2. If the answer to the first question is in the affirmative, whether on the facts and in the circumstances of the case, the provisions of section 274(2), as amended on April 1, 1971, are applicable ?
3. If the answer to the first question is in the negative, whether, on the facts and in the circumstances of the case, the provision of section 274(2) as amended on April 1, 1971, are applicable ?
3. So far as the question of limitation was concerned, the following question was referred at the instance of the assessee :
'Whether, on the facts and in the circumstances of the case, the order of the Inspecting Assistant Commissioner dated March 23, 1972, was barred by the period of limitation ?'
4. Now, so far as question No. 1 referred at the instance of the Revenue is concerned, it is clear that that question is concluded by the finding of fact recorded by the Tribunal. This statement of the case in para. No. 11 clearly recites as follows :
'On March 7, 1972, the Income-tax Officer issued another show-cause notice under section 274(1) to the assessee stating therein that the case was being referred to the Inspecting Assistant Commissioner and he sent a copy of the notice to the Inspecting Assistant Commissioner.'
5. Assuming for a moment that the said question No. 1 was a question of law, in view of the finding recorded by the Tribunal, the answer to that question has to be in the affirmative.
6. So far as the second question is concerned, we have already taken the view in Income-tax Reference No. 260 of 1976, that the jurisdiction in respect of penalty proceedings after April 1, 1971, would be governed by s. 274(2) and that a reference to the IAC could only be made in a case contemplated by that provision. On the facts of the footing that the minimum penalty imposable was Rs. 12,096. The proper authority who could have had jurisdiction to deal with the matter of imposition of penalty was he IT O and not the IAC. Any action taken by the IAC would be wholly without jurisdiction in view of the express provision in s. 274(2) of the Act. The Tribunal was, therefore, right in holding that the order of penalty made by the IAC was invalid.

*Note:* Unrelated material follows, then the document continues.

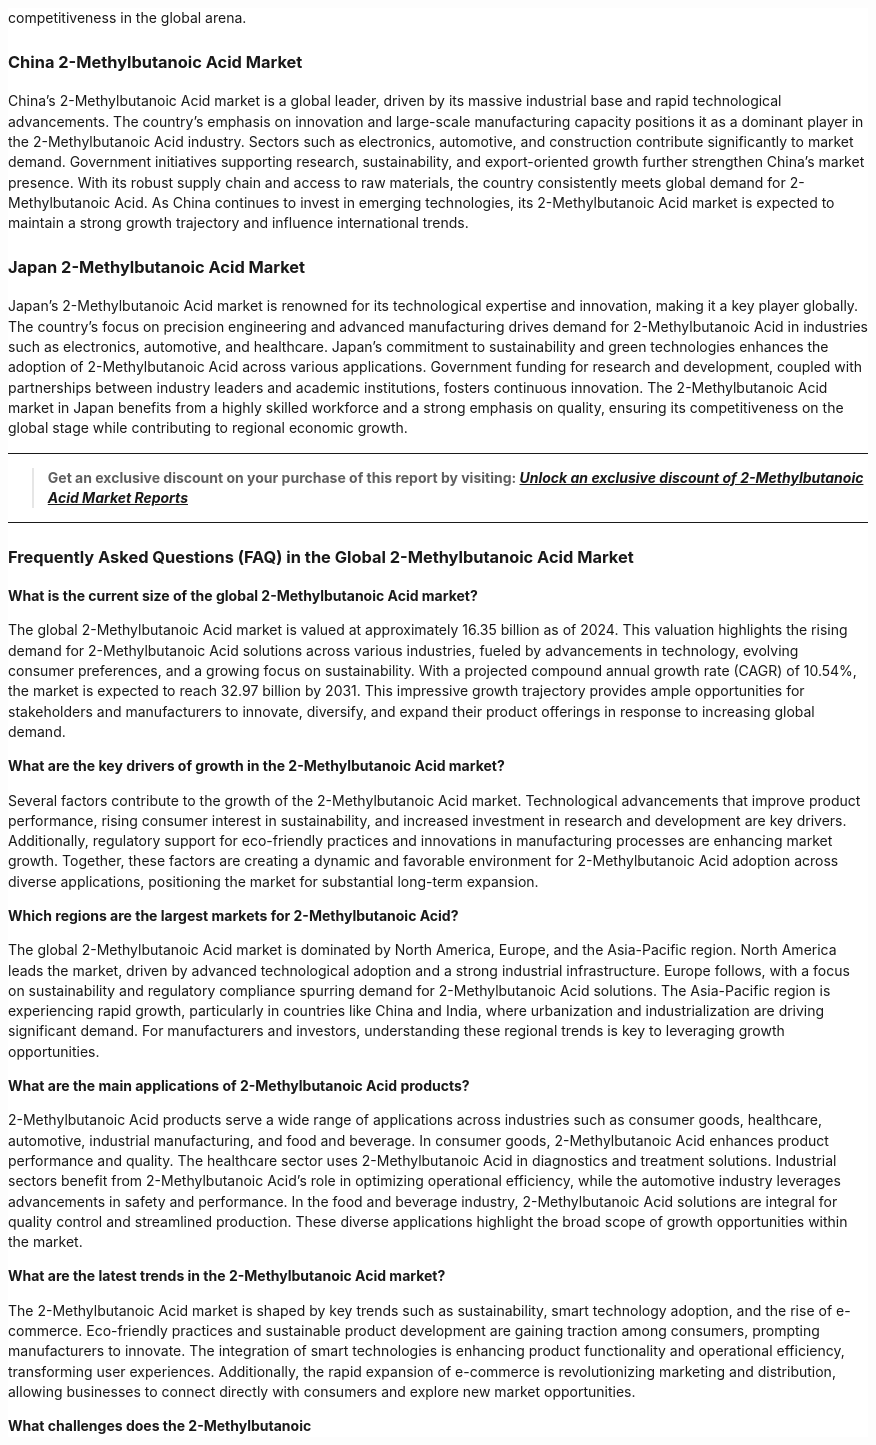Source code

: competitiveness in the global arena.</p><h3>China 2-Methylbutanoic Acid Market</h3><p>China&rsquo;s 2-Methylbutanoic Acid market is a global leader, driven by its massive industrial base and rapid technological advancements. The country&rsquo;s emphasis on innovation and large-scale manufacturing capacity positions it as a dominant player in the 2-Methylbutanoic Acid industry. Sectors such as electronics, automotive, and construction contribute significantly to market demand. Government initiatives supporting research, sustainability, and export-oriented growth further strengthen China&rsquo;s market presence. With its robust supply chain and access to raw materials, the country consistently meets global demand for 2-Methylbutanoic Acid. As China continues to invest in emerging technologies, its 2-Methylbutanoic Acid market is expected to maintain a strong growth trajectory and influence international trends.</p><h3>Japan 2-Methylbutanoic Acid Market</h3><p>Japan&rsquo;s 2-Methylbutanoic Acid market is renowned for its technological expertise and innovation, making it a key player globally. The country&rsquo;s focus on precision engineering and advanced manufacturing drives demand for 2-Methylbutanoic Acid in industries such as electronics, automotive, and healthcare. Japan&rsquo;s commitment to sustainability and green technologies enhances the adoption of 2-Methylbutanoic Acid across various applications. Government funding for research and development, coupled with partnerships between industry leaders and academic institutions, fosters continuous innovation. The 2-Methylbutanoic Acid market in Japan benefits from a highly skilled workforce and a strong emphasis on quality, ensuring its competitiveness on the global stage while contributing to regional economic growth.</p><hr /><blockquote><p><strong>Get an exclusive discount on your purchase of this report by visiting: <em><a href="://marketresearchpulse.com/ask-for-discount/90265?utm_source=Github&amp;utm_medium=0116">Unlock an exclusive discount of 2-Methylbutanoic Acid Market Reports</a></em>&nbsp;</strong></p></blockquote><hr /><h3>Frequently Asked Questions (FAQ) in the Global 2-Methylbutanoic Acid Market</h3><p><strong>What is the current size of the global 2-Methylbutanoic Acid market?</strong></p><p>The global 2-Methylbutanoic Acid market is valued at approximately 16.35 billion as of 2024. This valuation highlights the rising demand for 2-Methylbutanoic Acid solutions across various industries, fueled by advancements in technology, evolving consumer preferences, and a growing focus on sustainability. With a projected compound annual growth rate (CAGR) of 10.54%, the market is expected to reach 32.97 billion by 2031. This impressive growth trajectory provides ample opportunities for stakeholders and manufacturers to innovate, diversify, and expand their product offerings in response to increasing global demand.</p><p><strong>What are the key drivers of growth in the 2-Methylbutanoic Acid market?</strong></p><p>Several factors contribute to the growth of the 2-Methylbutanoic Acid market. Technological advancements that improve product performance, rising consumer interest in sustainability, and increased investment in research and development are key drivers. Additionally, regulatory support for eco-friendly practices and innovations in manufacturing processes are enhancing market growth. Together, these factors are creating a dynamic and favorable environment for 2-Methylbutanoic Acid adoption across diverse applications, positioning the market for substantial long-term expansion.</p><p><strong>Which regions are the largest markets for 2-Methylbutanoic Acid?</strong></p><p>The global 2-Methylbutanoic Acid market is dominated by North America, Europe, and the Asia-Pacific region. North America leads the market, driven by advanced technological adoption and a strong industrial infrastructure. Europe follows, with a focus on sustainability and regulatory compliance spurring demand for 2-Methylbutanoic Acid solutions. The Asia-Pacific region is experiencing rapid growth, particularly in countries like China and India, where urbanization and industrialization are driving significant demand. For manufacturers and investors, understanding these regional trends is key to leveraging growth opportunities.</p><p><strong>What are the main applications of 2-Methylbutanoic Acid products?</strong></p><p>2-Methylbutanoic Acid products serve a wide range of applications across industries such as consumer goods, healthcare, automotive, industrial manufacturing, and food and beverage. In consumer goods, 2-Methylbutanoic Acid enhances product performance and quality. The healthcare sector uses 2-Methylbutanoic Acid in diagnostics and treatment solutions. Industrial sectors benefit from 2-Methylbutanoic Acid&rsquo;s role in optimizing operational efficiency, while the automotive industry leverages advancements in safety and performance. In the food and beverage industry, 2-Methylbutanoic Acid solutions are integral for quality control and streamlined production. These diverse applications highlight the broad scope of growth opportunities within the market.</p><p><strong>What are the latest trends in the 2-Methylbutanoic Acid market?</strong></p><p>The 2-Methylbutanoic Acid market is shaped by key trends such as sustainability, smart technology adoption, and the rise of e-commerce. Eco-friendly practices and sustainable product development are gaining traction among consumers, prompting manufacturers to innovate. The integration of smart technologies is enhancing product functionality and operational efficiency, transforming user experiences. Additionally, the rapid expansion of e-commerce is revolutionizing marketing and distribution, allowing businesses to connect directly with consumers and explore new market opportunities.</p><p><strong>What challenges does the 2-Methylbutanoic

Accordingly, question No. 2 would have to be answered in the affirmative.
7. We may further observe that a similar view is taken by the Allahabad High Court in CIT v. Smt. Rani Devi : 116ITR358(All) , that by the amended provision in s. 274(2), the jurisdiction of the IAC to initiate penalty proceedings was confined to cases where the amount of concealed income was in excess of Rs. 25,000 and in a case where of concealed income was Rs. 10,000 but the case was referred to the IAC, he had no jurisdiction to entertain the case and the order of penalty was, therefore, invalid. In that case, the ITO referred the case to the IAC on January 19, 1973, when the concealed income was Rs. 10,000 and the IAC passed the order of penalty on February 24, 1973.
8. In view of our answer to question No. 1, question No. 3 does not arise. In view of our answers to questions Nos. 1 and 2, it is not necessary to deal with or answer the question raised at the instance of the assessee The answers to the questions referred at the instance of the Revenue are as follows :
Question No. 1 : In the affirmative and against the Revenue.
Question No. 2 : In the affirmative and against the Revenue.
Question No. 3 : Need not be answered. Revenue to pay the costs of this reference.